The Playbook For The Modern Man

Mick Fanning Ends His Career With A Heart-Breaking Loss

The cinderella-story comes to a close.

At 8:30am on a cold Victorian morning, 37, 000 people gathered cliffside at Bells beach (last week) to watch Mick’s round-one heat. Since then the crowd has grown—and whispers of a cinderella story have got ever-louder—as Mick progressed through to the quarters, semis and then—this morning—the final, where he went down to Brazilian, Italo Ferreira.

Mick went mainstream in 2015 when he was attacked by a shark during a contest in J-Bay, South Africa; but to surfers he’s been an icon for the last two decades. Mick having announced his retirement last month, this contest was something of a swan-song. But competition from younger competitors has increased over the past few years, and this year the judging system has been tweaked to favour a more progressive, risk-intensive style of surfing.

For this reason, as well as Mick’s widespread popularity, people were so excited when it seemed he was going to go all the way in his last ever contest as a CT surfer—proving that fast, powerful surfing never goes out of style—at the same location he won his first ever CT contest. However; it was not to be. Mick began the heat coming off second best in a two wave exchange (Mick got 3.33 vs Ferreira’s 4.67).


The next proper wave he caught though, an 8.10 earned with his trademark carves on the outside section, and a closeout hack at the end, got the crowd hooting and cheering from the beach, breathless with nerves—and heightened expectations. At this point Mick took the lead, Ferreira also catching a wave—a 6.33, which brought their totals to 11 (Ferreira) and 11.43 (Mick) respectively.

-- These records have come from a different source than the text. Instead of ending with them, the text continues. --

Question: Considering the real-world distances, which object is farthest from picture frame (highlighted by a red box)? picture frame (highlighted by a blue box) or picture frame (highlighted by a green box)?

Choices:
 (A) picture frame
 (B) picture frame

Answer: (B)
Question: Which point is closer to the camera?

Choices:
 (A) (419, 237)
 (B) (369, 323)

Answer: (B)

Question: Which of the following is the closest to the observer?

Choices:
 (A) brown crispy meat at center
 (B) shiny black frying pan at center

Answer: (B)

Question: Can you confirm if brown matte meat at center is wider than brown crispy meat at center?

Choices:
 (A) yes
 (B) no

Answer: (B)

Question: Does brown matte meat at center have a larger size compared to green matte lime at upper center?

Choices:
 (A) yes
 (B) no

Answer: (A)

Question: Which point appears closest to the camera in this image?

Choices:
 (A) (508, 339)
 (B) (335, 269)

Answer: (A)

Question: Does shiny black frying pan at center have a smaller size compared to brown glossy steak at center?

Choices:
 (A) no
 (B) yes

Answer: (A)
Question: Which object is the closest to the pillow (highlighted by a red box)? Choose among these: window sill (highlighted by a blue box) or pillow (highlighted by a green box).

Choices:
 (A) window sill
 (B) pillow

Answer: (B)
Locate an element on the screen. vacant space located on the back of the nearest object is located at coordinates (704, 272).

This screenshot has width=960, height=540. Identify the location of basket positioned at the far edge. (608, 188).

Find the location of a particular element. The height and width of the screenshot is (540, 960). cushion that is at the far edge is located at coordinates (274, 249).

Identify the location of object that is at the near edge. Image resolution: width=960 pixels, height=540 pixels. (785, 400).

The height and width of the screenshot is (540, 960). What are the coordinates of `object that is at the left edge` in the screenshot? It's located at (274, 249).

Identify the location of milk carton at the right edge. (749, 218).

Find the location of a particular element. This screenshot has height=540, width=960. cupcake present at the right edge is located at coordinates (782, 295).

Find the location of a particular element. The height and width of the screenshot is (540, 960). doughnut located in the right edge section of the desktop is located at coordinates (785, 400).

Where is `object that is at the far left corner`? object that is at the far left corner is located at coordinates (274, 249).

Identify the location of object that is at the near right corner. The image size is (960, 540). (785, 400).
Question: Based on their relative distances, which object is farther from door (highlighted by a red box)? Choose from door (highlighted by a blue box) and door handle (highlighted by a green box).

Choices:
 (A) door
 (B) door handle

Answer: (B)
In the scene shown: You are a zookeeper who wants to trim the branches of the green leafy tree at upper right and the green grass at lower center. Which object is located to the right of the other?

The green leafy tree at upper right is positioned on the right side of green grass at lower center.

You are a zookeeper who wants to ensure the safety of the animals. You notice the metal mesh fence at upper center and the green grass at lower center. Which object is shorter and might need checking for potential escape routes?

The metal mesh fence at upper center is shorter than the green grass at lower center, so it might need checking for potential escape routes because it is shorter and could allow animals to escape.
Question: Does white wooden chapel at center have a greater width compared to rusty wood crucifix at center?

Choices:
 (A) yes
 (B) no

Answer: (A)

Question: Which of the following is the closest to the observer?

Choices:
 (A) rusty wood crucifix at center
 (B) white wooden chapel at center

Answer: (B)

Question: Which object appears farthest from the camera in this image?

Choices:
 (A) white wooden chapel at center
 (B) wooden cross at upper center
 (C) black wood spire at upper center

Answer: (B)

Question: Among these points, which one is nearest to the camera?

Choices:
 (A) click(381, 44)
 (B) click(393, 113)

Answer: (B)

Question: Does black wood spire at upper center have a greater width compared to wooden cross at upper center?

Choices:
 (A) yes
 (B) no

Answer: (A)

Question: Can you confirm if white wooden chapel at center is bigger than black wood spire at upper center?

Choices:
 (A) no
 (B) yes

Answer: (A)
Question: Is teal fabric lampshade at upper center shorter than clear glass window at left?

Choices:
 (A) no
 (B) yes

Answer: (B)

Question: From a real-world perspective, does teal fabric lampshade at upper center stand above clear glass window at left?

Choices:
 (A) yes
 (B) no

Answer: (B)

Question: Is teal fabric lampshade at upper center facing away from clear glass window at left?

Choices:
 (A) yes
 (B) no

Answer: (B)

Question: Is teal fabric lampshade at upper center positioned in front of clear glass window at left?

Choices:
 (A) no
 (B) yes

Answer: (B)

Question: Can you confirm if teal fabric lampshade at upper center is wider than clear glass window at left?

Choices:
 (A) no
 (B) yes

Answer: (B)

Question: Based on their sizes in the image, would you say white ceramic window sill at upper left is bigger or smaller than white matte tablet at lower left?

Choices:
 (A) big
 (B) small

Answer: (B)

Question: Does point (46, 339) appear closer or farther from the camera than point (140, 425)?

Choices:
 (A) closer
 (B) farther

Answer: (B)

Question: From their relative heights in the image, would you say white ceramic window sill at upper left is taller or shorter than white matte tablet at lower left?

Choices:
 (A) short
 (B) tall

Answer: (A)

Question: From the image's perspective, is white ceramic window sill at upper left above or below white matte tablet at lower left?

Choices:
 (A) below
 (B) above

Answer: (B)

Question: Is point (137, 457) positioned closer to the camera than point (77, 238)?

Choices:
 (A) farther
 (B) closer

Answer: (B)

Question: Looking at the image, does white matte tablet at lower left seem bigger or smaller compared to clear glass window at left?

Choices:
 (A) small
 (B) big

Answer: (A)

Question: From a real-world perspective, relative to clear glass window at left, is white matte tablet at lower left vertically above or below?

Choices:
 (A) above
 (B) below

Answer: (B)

Unfortunately for Mick (and his devoted fans), Ferreira followed up with a cracking 8.33, putting himself back in the lead, linking a series of searing turns and finishing on his feet, something he had failed to do in previous rides. After this, in the final moments of the heat, the ocean didn’t provide Mick with the chance to respond on a set-wave. Realising that nothing was coming, with ten seconds to go, he hugged and congratulated Ferreira, bringing the final to an emotional close.